# Task to carry out:
In the listing below, locate the line containing "X67834Y-40708D01*" and the line containing "X70511Y-38858D03*". Output both of them and every line between, exactly as written, and nothing more.

# Data for the task:
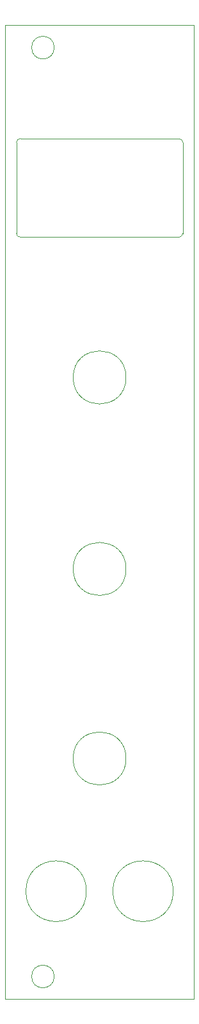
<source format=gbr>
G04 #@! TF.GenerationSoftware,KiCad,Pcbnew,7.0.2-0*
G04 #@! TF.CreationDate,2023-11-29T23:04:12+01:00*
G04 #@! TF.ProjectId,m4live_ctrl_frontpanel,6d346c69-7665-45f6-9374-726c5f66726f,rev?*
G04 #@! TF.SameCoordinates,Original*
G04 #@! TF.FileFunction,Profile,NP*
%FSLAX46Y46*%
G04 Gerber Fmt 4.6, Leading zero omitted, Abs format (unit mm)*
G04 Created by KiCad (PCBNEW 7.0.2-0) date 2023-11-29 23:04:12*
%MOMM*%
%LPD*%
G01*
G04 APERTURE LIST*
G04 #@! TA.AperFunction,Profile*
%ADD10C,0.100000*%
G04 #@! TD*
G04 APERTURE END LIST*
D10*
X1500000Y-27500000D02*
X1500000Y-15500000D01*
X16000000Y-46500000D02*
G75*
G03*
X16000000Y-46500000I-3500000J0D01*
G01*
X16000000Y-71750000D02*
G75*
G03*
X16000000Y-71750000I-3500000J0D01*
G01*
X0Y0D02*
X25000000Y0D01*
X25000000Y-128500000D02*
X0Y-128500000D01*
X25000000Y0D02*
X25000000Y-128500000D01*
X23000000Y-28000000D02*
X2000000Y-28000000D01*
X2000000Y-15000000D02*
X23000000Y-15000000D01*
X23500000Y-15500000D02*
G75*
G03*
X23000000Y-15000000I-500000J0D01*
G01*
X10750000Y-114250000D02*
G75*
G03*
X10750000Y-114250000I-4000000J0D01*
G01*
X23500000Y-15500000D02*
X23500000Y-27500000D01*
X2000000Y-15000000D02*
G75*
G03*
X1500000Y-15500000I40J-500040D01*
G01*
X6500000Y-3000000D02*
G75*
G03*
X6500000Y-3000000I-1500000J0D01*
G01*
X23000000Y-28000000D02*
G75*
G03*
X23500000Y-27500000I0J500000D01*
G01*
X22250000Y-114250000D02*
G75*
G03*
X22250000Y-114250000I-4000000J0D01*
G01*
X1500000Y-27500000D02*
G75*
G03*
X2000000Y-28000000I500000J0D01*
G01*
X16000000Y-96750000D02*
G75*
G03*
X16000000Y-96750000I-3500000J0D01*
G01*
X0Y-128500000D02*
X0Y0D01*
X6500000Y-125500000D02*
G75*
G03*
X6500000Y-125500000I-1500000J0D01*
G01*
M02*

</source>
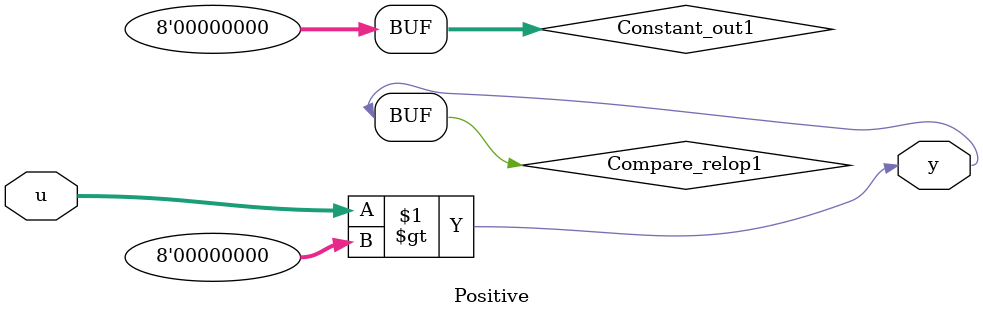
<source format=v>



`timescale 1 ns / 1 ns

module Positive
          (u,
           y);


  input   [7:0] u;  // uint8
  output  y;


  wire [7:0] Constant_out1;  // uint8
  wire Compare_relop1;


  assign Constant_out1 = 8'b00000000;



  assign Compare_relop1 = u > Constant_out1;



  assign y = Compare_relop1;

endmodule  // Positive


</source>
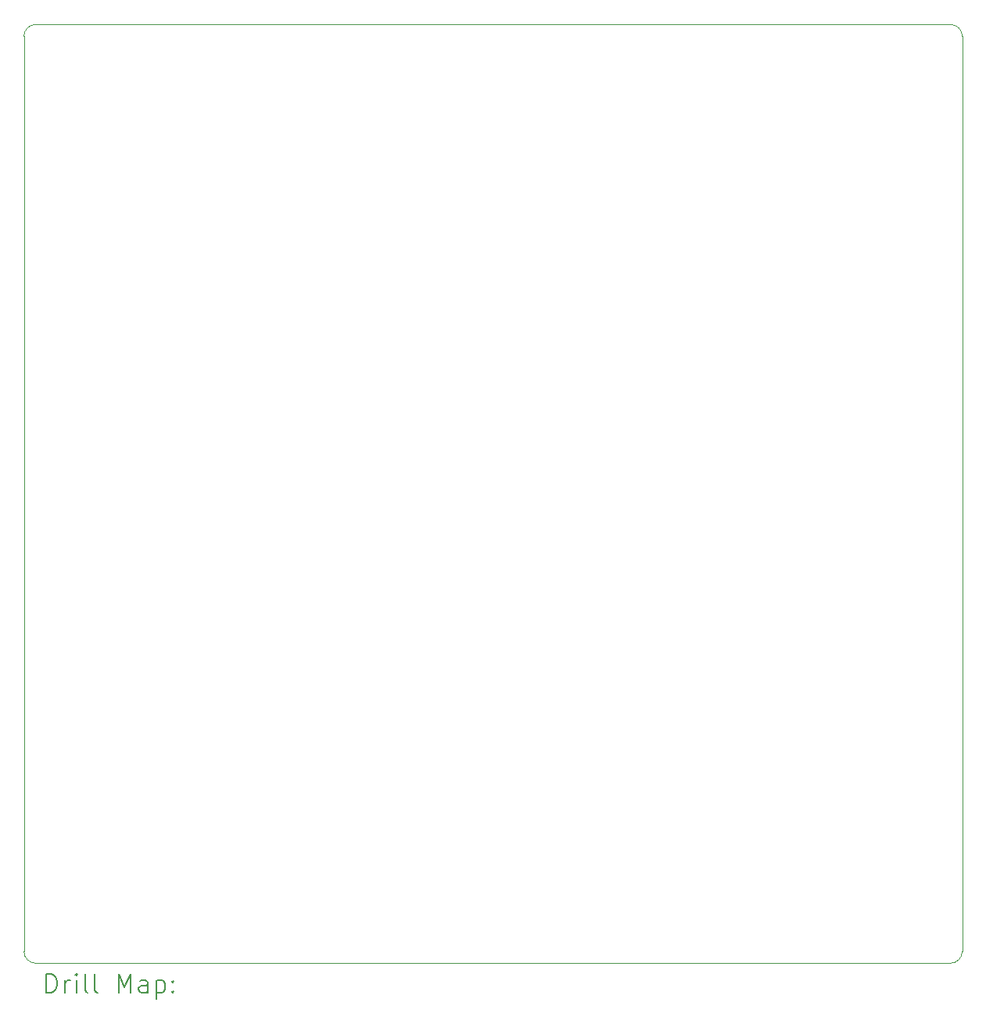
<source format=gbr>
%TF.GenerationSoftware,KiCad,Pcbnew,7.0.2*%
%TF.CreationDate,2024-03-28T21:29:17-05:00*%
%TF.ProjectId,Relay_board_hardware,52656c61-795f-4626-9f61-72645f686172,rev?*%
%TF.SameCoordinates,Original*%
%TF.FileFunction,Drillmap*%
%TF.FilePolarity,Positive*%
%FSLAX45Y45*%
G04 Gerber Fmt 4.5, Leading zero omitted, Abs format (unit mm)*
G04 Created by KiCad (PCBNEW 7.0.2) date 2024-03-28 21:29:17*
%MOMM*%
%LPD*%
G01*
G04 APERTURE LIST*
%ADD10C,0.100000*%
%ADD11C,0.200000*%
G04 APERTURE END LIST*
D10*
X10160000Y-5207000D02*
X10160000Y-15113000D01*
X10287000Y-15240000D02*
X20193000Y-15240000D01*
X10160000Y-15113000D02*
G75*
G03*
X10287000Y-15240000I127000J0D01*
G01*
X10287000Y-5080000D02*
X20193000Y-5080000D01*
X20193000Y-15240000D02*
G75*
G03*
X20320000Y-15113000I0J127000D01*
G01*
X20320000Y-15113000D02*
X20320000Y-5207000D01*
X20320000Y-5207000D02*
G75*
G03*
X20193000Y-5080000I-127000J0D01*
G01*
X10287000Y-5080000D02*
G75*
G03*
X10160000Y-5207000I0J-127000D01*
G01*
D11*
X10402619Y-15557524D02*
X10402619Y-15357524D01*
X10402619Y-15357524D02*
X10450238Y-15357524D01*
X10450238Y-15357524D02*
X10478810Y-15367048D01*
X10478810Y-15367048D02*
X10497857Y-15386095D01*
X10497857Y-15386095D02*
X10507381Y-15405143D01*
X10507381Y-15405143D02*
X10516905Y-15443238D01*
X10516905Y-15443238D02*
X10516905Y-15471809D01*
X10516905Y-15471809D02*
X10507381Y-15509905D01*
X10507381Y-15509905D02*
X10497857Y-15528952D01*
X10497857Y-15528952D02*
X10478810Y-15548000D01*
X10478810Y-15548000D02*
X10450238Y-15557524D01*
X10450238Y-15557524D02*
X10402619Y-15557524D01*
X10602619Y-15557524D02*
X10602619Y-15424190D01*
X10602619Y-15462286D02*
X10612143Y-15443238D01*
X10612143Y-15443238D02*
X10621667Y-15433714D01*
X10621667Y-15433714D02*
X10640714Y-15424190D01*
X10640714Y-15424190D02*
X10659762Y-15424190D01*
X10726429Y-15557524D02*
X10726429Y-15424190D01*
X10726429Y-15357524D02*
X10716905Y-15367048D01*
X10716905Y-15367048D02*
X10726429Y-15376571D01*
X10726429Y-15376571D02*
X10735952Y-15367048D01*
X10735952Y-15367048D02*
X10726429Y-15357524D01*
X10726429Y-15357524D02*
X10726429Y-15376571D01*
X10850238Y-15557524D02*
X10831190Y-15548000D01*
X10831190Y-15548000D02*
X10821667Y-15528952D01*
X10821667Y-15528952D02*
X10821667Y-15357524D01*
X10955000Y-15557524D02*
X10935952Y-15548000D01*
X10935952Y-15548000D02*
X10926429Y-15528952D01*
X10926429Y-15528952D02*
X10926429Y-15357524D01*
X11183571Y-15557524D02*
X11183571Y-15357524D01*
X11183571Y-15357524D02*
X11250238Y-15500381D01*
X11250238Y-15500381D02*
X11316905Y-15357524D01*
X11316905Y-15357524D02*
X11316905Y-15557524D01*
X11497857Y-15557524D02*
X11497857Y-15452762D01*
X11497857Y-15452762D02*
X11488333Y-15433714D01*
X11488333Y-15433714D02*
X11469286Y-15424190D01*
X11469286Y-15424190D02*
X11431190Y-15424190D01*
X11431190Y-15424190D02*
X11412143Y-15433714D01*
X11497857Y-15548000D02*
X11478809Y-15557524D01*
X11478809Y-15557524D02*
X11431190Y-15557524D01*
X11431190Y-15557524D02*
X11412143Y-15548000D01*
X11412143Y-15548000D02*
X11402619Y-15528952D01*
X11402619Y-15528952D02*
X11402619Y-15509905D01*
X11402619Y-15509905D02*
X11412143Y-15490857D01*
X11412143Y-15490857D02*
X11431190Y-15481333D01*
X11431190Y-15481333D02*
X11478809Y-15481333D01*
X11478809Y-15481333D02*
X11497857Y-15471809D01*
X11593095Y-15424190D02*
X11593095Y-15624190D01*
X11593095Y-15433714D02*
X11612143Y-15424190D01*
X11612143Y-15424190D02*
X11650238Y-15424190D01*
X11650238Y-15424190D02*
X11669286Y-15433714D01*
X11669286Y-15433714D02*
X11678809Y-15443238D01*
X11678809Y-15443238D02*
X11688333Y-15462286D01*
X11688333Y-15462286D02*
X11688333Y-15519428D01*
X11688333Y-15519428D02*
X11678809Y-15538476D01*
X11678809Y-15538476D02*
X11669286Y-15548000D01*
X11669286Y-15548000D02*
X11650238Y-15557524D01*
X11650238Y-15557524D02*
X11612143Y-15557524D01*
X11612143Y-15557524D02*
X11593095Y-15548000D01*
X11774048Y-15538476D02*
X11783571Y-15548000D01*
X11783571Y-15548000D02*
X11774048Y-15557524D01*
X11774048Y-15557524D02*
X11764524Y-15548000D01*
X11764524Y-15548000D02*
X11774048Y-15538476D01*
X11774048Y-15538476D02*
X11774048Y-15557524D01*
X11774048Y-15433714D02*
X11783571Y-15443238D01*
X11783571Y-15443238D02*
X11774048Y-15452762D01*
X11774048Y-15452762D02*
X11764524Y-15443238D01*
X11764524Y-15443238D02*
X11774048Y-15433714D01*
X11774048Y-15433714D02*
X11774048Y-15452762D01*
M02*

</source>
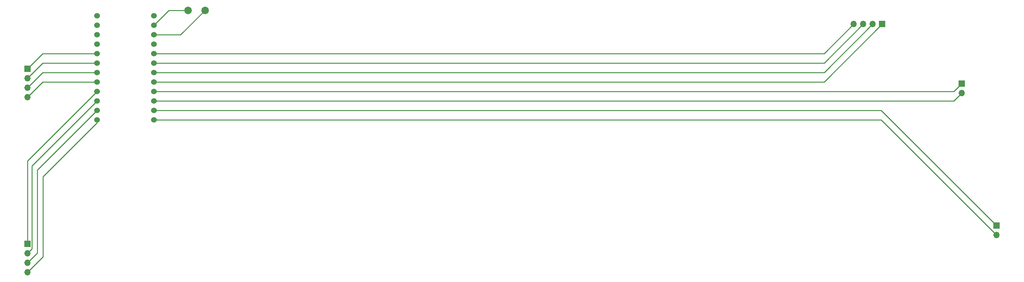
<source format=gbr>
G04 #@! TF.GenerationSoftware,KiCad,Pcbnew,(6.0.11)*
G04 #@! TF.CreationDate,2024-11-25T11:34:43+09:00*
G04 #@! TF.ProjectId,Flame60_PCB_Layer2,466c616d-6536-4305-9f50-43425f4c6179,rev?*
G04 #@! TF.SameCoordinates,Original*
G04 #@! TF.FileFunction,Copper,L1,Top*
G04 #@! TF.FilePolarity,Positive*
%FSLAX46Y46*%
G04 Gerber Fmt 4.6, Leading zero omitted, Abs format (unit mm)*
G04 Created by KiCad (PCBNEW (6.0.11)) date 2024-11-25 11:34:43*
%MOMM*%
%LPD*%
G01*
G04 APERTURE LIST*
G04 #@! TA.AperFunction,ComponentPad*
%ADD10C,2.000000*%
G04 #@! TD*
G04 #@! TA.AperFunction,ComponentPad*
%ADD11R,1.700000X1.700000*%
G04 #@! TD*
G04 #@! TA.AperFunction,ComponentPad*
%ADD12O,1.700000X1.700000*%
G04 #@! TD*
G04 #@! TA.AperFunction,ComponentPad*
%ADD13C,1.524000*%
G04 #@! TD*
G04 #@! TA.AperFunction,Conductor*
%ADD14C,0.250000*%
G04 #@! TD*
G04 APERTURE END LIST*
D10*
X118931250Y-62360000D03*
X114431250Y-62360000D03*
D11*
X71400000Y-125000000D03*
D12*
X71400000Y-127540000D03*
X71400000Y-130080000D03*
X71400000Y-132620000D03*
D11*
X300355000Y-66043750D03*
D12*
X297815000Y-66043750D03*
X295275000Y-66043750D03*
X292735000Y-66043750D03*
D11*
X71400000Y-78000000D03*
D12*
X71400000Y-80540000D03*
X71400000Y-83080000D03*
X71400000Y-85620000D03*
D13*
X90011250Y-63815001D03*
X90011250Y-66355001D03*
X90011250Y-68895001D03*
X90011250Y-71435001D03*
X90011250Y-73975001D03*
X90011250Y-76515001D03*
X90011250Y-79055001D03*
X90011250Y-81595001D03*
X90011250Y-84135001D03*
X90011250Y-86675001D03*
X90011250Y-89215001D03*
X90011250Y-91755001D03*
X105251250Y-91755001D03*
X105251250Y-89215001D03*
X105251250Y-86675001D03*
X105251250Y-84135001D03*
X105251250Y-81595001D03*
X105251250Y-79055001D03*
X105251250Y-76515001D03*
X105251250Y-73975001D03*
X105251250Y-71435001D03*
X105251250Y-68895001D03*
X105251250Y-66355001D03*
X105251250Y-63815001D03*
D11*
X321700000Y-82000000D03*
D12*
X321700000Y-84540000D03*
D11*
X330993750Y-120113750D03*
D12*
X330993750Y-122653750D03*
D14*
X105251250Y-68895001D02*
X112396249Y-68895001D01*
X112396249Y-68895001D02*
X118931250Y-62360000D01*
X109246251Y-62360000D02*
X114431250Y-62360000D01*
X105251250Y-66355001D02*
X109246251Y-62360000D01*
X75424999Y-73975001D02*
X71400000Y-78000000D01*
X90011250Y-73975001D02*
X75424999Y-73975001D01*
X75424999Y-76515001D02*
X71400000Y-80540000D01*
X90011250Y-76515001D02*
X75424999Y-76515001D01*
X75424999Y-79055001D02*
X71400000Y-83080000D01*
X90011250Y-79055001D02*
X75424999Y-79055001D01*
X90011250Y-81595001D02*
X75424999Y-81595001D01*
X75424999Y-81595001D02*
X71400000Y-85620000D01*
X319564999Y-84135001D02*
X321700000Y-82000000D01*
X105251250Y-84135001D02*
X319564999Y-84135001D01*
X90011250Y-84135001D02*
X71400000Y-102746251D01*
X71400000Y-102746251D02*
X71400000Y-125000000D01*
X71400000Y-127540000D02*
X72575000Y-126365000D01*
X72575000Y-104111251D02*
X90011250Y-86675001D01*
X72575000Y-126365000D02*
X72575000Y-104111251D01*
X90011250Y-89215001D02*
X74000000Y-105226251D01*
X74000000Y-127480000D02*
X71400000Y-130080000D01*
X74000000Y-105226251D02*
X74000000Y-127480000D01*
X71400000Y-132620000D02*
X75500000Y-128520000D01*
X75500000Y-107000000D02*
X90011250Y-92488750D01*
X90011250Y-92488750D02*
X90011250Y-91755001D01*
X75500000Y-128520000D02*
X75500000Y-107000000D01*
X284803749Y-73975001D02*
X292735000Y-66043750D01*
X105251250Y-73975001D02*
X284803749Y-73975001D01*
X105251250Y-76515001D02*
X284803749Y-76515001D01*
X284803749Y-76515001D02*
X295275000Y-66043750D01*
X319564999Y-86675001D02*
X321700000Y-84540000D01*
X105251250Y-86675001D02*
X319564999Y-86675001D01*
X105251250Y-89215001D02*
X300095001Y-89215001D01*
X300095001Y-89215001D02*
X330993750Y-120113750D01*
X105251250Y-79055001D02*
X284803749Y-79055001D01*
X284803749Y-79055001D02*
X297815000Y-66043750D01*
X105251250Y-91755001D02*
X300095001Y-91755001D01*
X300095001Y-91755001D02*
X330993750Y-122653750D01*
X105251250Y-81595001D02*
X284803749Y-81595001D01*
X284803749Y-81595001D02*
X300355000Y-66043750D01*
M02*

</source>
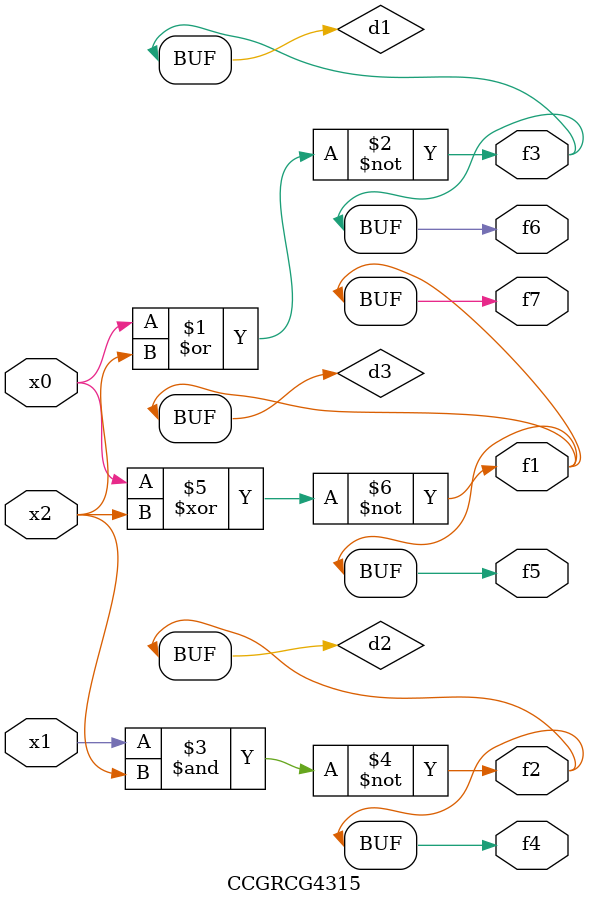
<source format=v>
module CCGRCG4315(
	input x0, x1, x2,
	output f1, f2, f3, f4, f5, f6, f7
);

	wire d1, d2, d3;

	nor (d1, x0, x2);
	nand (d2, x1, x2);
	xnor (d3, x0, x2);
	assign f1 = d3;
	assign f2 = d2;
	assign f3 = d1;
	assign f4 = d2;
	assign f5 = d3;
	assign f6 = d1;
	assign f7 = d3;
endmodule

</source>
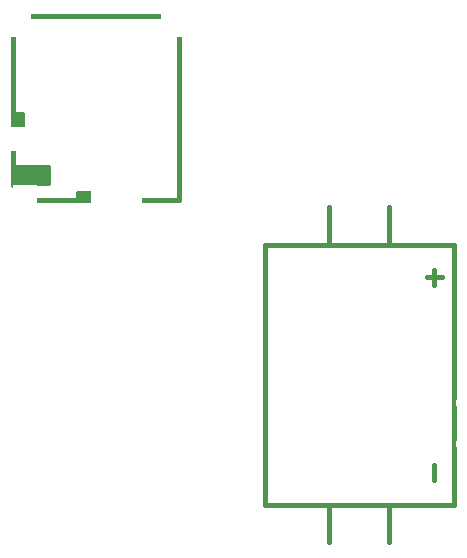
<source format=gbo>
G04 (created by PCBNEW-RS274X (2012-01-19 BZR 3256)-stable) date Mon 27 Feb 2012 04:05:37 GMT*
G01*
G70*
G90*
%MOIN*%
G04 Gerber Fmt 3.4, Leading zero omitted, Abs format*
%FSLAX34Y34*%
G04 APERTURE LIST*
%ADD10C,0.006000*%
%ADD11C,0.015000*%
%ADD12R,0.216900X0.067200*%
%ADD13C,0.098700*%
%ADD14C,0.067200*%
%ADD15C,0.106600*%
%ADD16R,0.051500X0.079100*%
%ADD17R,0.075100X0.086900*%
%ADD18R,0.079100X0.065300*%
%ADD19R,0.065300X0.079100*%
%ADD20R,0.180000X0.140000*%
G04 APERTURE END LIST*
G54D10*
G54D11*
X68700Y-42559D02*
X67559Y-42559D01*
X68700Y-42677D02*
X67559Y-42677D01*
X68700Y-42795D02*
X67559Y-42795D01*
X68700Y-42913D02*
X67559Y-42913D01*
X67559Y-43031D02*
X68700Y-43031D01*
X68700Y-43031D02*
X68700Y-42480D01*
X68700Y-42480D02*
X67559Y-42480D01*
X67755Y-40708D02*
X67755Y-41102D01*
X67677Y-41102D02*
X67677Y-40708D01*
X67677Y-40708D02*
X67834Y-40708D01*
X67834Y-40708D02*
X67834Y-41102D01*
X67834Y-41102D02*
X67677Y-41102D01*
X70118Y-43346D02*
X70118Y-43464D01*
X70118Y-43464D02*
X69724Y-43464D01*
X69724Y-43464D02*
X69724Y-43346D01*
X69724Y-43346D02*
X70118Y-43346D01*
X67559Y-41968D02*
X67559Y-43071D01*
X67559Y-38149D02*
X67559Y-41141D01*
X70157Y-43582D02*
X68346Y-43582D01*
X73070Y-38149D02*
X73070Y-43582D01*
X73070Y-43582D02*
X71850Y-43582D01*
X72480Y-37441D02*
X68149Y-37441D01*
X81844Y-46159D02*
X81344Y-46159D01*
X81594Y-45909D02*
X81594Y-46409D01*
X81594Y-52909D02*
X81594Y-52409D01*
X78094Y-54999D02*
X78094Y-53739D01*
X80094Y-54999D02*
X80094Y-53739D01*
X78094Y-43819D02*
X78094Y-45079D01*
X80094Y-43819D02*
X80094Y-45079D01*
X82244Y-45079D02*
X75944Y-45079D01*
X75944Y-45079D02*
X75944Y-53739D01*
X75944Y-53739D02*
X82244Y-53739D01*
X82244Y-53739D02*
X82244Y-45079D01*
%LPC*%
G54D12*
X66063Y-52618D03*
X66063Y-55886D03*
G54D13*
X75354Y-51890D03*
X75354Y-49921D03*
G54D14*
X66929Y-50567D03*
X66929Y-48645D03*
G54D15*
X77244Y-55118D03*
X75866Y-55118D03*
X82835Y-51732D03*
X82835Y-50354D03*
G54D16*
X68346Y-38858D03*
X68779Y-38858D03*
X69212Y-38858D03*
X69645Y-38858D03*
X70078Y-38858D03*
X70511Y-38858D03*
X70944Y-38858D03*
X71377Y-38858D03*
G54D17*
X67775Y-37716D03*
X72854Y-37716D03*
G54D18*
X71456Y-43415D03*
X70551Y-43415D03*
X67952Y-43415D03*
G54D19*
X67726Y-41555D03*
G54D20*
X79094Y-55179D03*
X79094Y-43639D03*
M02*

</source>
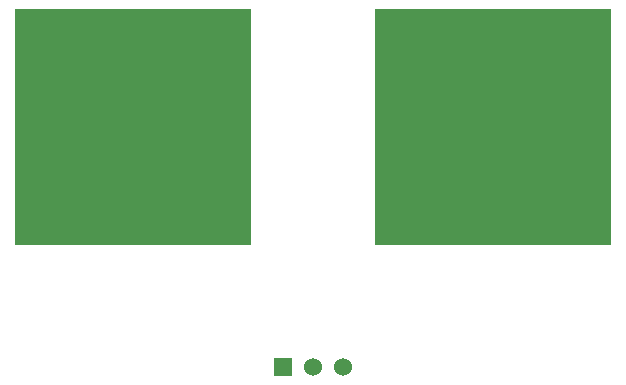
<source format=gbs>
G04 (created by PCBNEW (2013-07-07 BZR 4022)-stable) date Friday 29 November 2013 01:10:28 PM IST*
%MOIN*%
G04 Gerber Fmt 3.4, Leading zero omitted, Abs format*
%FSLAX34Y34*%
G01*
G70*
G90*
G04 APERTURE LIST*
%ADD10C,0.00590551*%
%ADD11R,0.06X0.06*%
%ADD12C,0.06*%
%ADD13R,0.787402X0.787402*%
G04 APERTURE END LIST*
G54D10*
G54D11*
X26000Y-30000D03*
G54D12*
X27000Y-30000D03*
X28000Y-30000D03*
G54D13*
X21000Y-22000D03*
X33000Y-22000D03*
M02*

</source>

# Written solution:
X67834Y-40708D01*
X67834Y-40708D02*
X67834Y-41102D01*
X67834Y-41102D02*
X67677Y-41102D01*
X70118Y-43346D02*
X70118Y-43464D01*
X70118Y-43464D02*
X69724Y-43464D01*
X69724Y-43464D02*
X69724Y-43346D01*
X69724Y-43346D02*
X70118Y-43346D01*
X67559Y-41968D02*
X67559Y-43071D01*
X67559Y-38149D02*
X67559Y-41141D01*
X70157Y-43582D02*
X68346Y-43582D01*
X73070Y-38149D02*
X73070Y-43582D01*
X73070Y-43582D02*
X71850Y-43582D01*
X72480Y-37441D02*
X68149Y-37441D01*
X81844Y-46159D02*
X81344Y-46159D01*
X81594Y-45909D02*
X81594Y-46409D01*
X81594Y-52909D02*
X81594Y-52409D01*
X78094Y-54999D02*
X78094Y-53739D01*
X80094Y-54999D02*
X80094Y-53739D01*
X78094Y-43819D02*
X78094Y-45079D01*
X80094Y-43819D02*
X80094Y-45079D01*
X82244Y-45079D02*
X75944Y-45079D01*
X75944Y-45079D02*
X75944Y-53739D01*
X75944Y-53739D02*
X82244Y-53739D01*
X82244Y-53739D02*
X82244Y-45079D01*
%LPC*%
G54D12*
X66063Y-52618D03*
X66063Y-55886D03*
G54D13*
X75354Y-51890D03*
X75354Y-49921D03*
G54D14*
X66929Y-50567D03*
X66929Y-48645D03*
G54D15*
X77244Y-55118D03*
X75866Y-55118D03*
X82835Y-51732D03*
X82835Y-50354D03*
G54D16*
X68346Y-38858D03*
X68779Y-38858D03*
X69212Y-38858D03*
X69645Y-38858D03*
X70078Y-38858D03*
X70511Y-38858D03*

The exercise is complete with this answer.